● **Task prompt**: The expected answer comprises all lines from the entries that contain the string "адресам".

● **Dataset excerpts**:
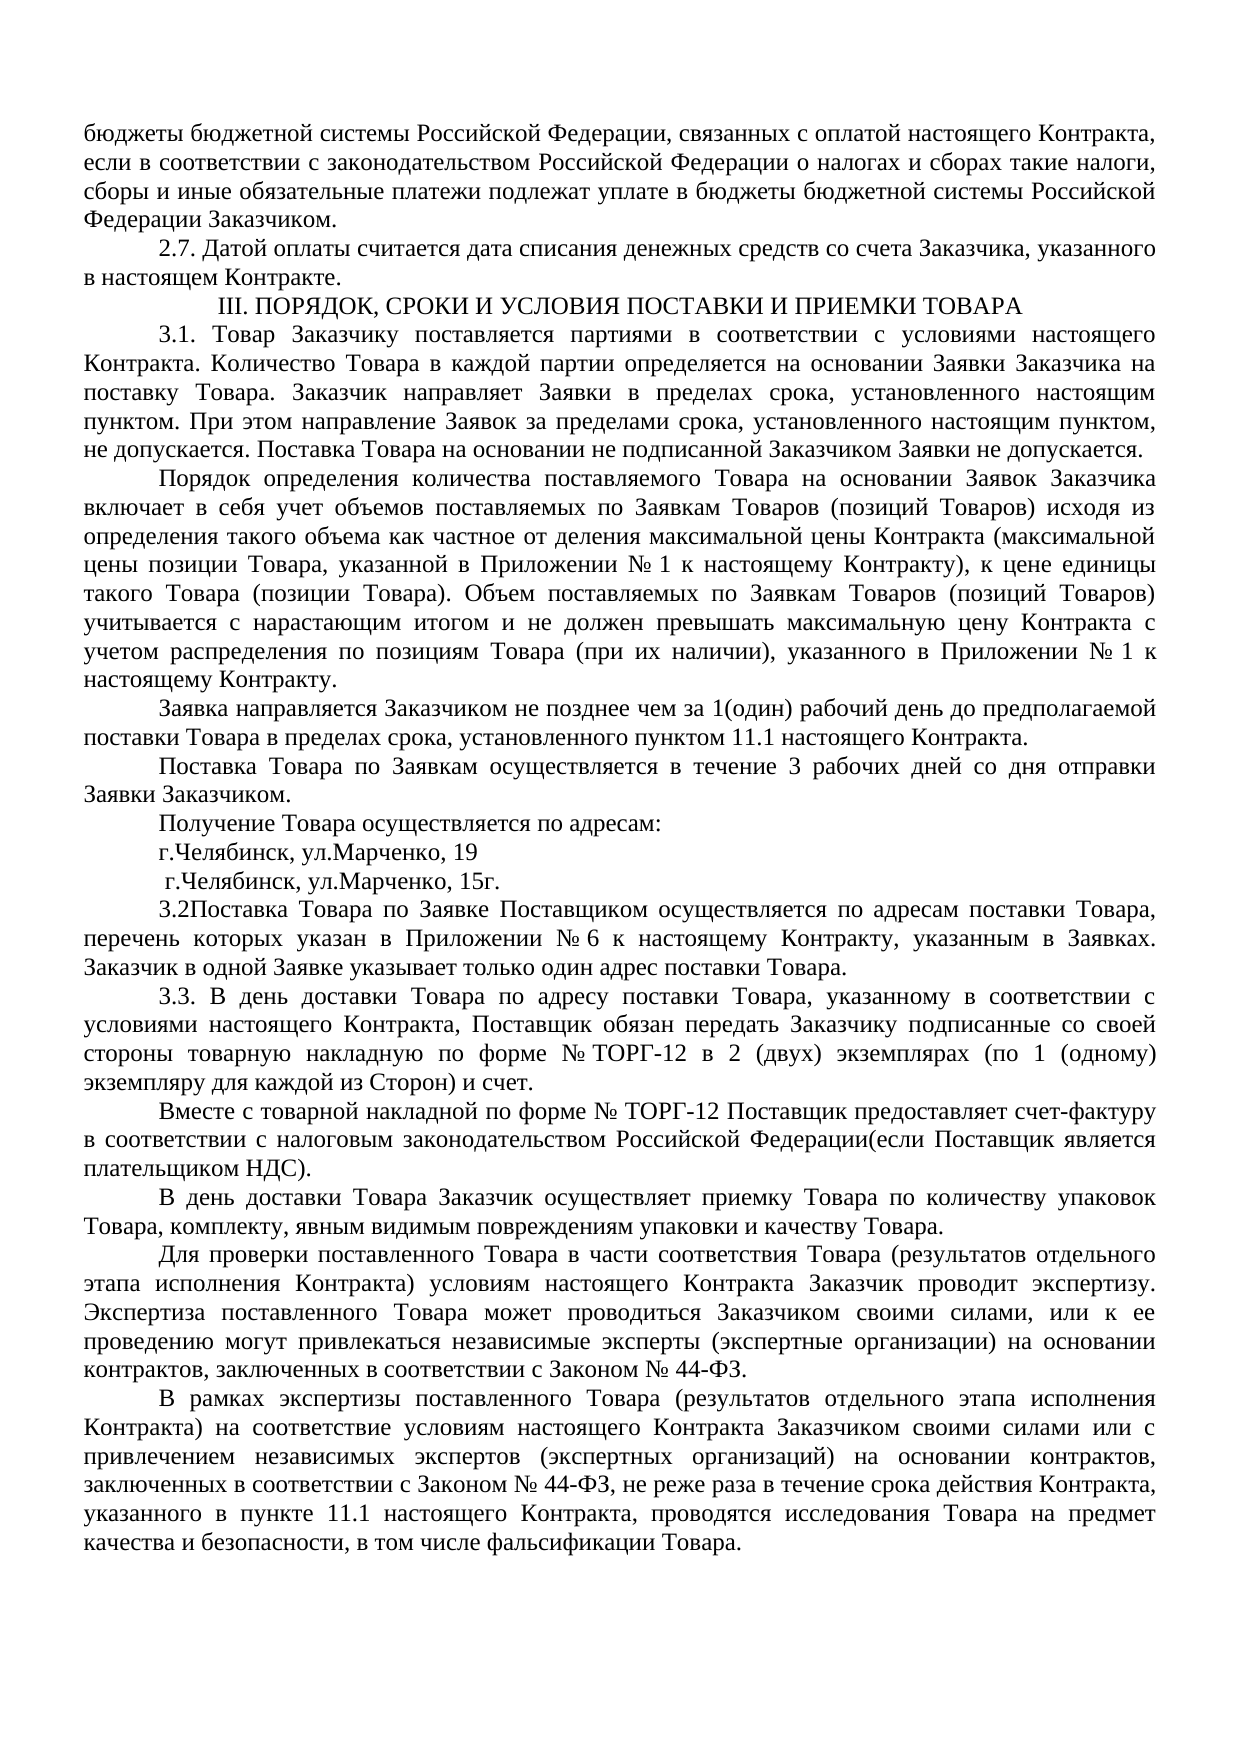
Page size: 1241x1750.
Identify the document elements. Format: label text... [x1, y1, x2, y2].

text Вместе с товарной накладной по форме № ТОРГ-12 Поставщик предоставляет счет-фактуру в соответствии с налоговым законодательством Российской Федерации(если Поставщик является плательщиком НДС). [83, 1096, 1157, 1182]
text В рамках экспертизы поставленного Товара (результатов отдельного этапа исполнения Контракта) на соответствие условиям настоящего Контракта Заказчиком своими силами или с привлечением независимых экспертов (экспертных организаций) на основании контрактов, заключенных в соответствии с Законом № 44-ФЗ, не реже раза в течение срока действия Контракта, указанного в пункте 11.1 настоящего Контракта, проводятся исследования Товара на предмет качества и безопасности, в том числе фальсификации Товара. [83, 1383, 1157, 1556]
text 2.7. Датой оплаты считается дата списания денежных средств со счета Заказчика, указанного в настоящем Контракте. [83, 233, 1157, 291]
text Заявка направляется Заказчиком не позднее чем за 1(один) рабочий день до предполагаемой поставки Товара в пределах срока, установленного пунктом 11.1 настоящего Контракта. [83, 693, 1157, 751]
text 3.1. Товар Заказчику поставляется партиями в соответствии с условиями настоящего Контракта. Количество Товара в каждой партии определяется на основании Заявки Заказчика на поставку Товара. Заказчик направляет Заявки в пределах срока, установленного настоящим пунктом. При этом направление Заявок за пределами срока, установленного настоящим пунктом, не допускается. Поставка Товара на основании не подписанной Заказчиком Заявки не допускается. [83, 319, 1157, 463]
text г.Челябинск, ул.Марченко, 15г. [83, 866, 1157, 894]
text Для проверки поставленного Товара в части соответствия Товара (результатов отдельного этапа исполнения Контракта) условиям настоящего Контракта Заказчик проводит экспертизу. Экспертиза поставленного Товара может проводиться Заказчиком своими силами, или к ее проведению могут привлекаться независимые эксперты (экспертные организации) на основании контрактов, заключенных в соответствии с Законом № 44-ФЗ. [83, 1239, 1157, 1383]
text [83, 118, 1157, 233]
text Поставка Товара по Заявкам осуществляется в течение 3 рабочих дней со дня отправки Заявки Заказчиком. [83, 751, 1157, 808]
text г.Челябинск, ул.Марченко, 19 [83, 837, 1157, 866]
text III. ПОРЯДОК, СРОКИ И УСЛОВИЯ ПОСТАВКИ И ПРИЕМКИ ТОВАРА [83, 291, 1157, 319]
text 3.2Поставка Товара по Заявке Поставщиком осуществляется по адресам поставки Товара, перечень которых указан в Приложении № 6 к настоящему Контракту, указанным в Заявках. Заказчик в одной Заявке указывает только один адрес поставки Товара. [83, 894, 1157, 981]
text 3.3. В день доставки Товара по адресу поставки Товара, указанному в соответствии с условиями настоящего Контракта, Поставщик обязан передать Заказчику подписанные со своей стороны товарную накладную по форме № ТОРГ-12 в 2 (двух) экземплярах (по 1 (одному) экземпляру для каждой из Сторон) и счет. [83, 981, 1157, 1096]
text Порядок определения количества поставляемого Товара на основании Заявок Заказчика включает в себя учет объемов поставляемых по Заявкам Товаров (позиций Товаров) исходя из определения такого объема как частное от деления максимальной цены Контракта (максимальной цены позиции Товара, указанной в Приложении № 1 к настоящему Контракту), к цене единицы такого Товара (позиции Товара). Объем поставляемых по Заявкам Товаров (позиций Товаров) учитывается с нарастающим итогом и не должен превышать максимальную цену Контракта с учетом распределения по позициям Товара (при их наличии), указанного в Приложении № 1 к настоящему Контракту. [83, 463, 1157, 693]
text Получение Товара осуществляется по адресам: [83, 808, 1157, 837]
text В день доставки Товара Заказчик осуществляет приемку Товара по количеству упаковок Товара, комплекту, явным видимым повреждениям упаковки и качеству Товара. [83, 1182, 1157, 1239]
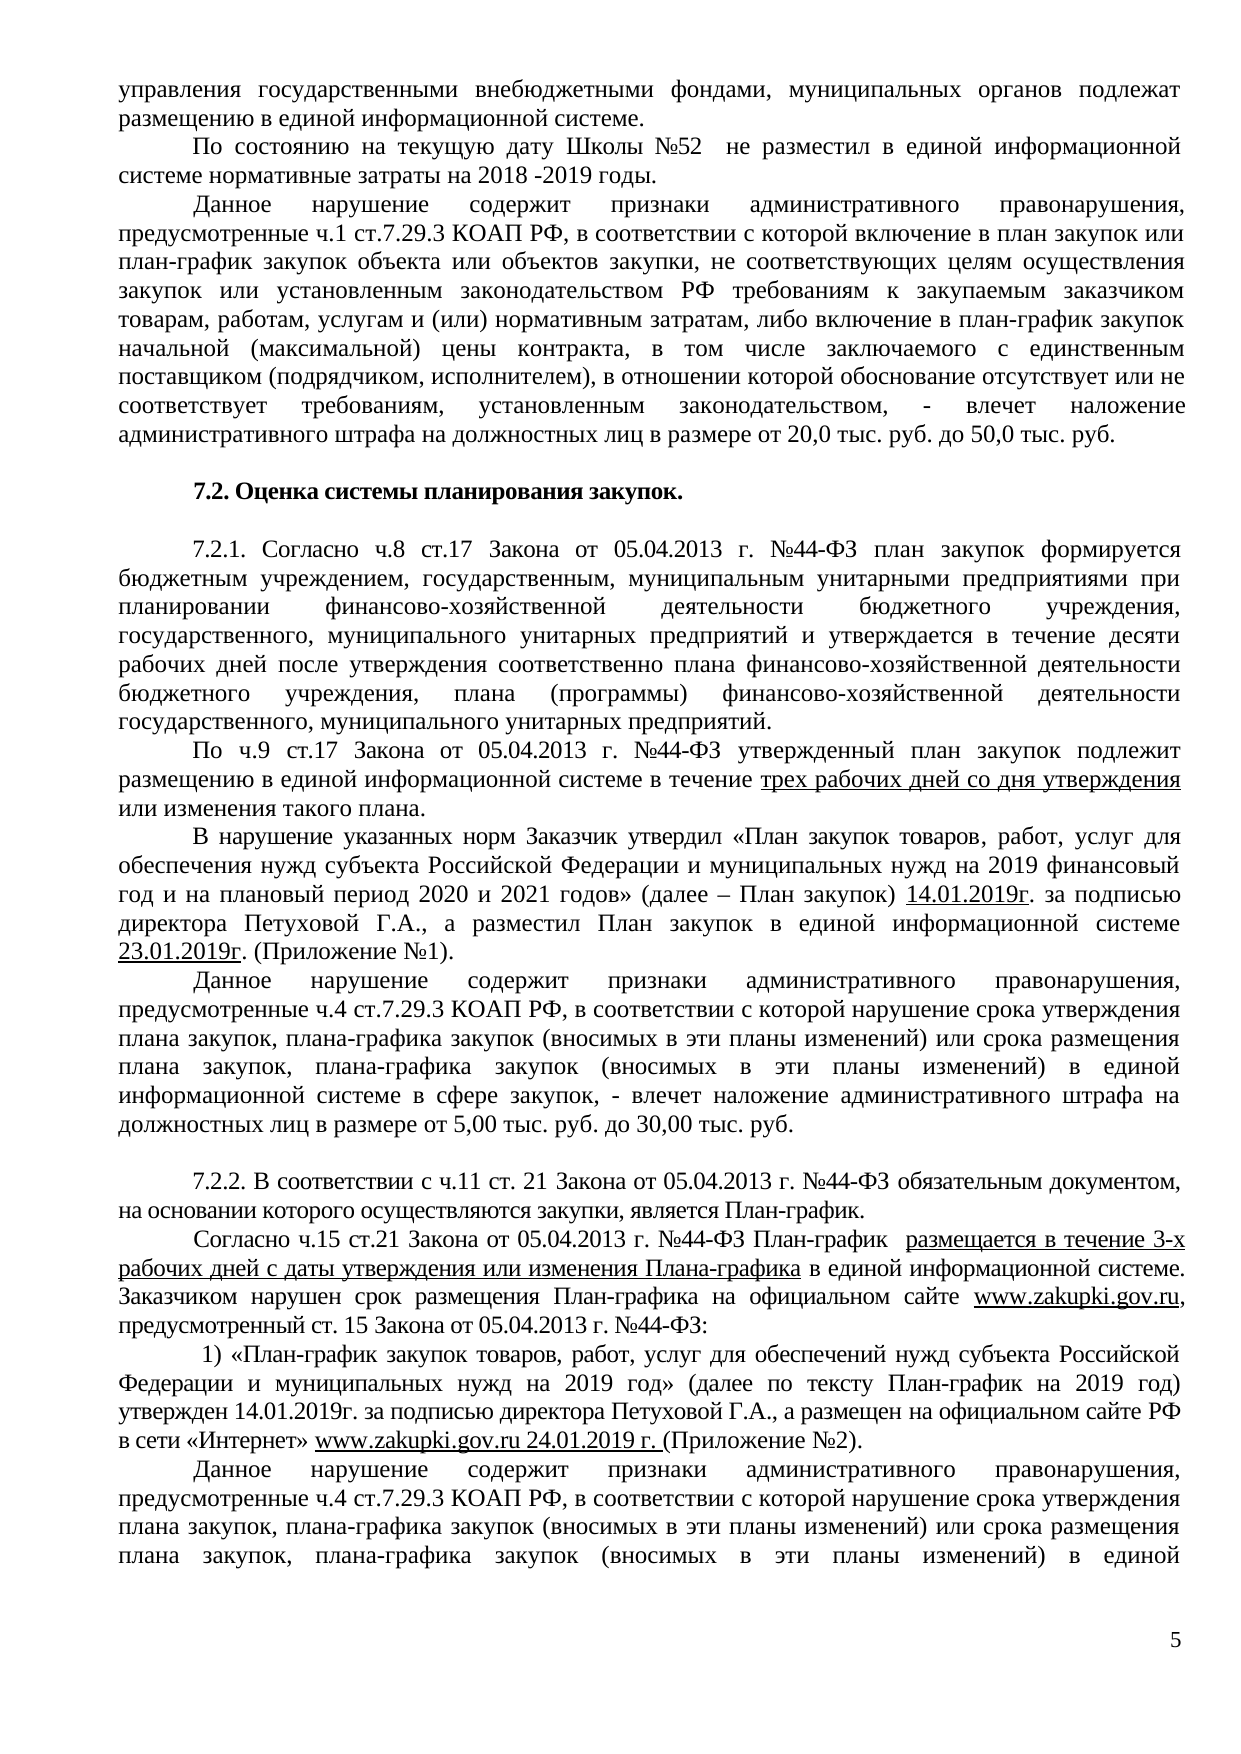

● **Result of this exercise**:
text 3.2Поставка Товара по Заявке Поставщиком осуществляется по адресам поставки Товара, перечень которых указан в Приложении № 6 к настоящему Контракту, указанным в Заявках. Заказчик в одной Заявке указывает только один адрес поставки Товара. [83, 894, 1157, 981]
text Получение Товара осуществляется по адресам: [83, 808, 1157, 837]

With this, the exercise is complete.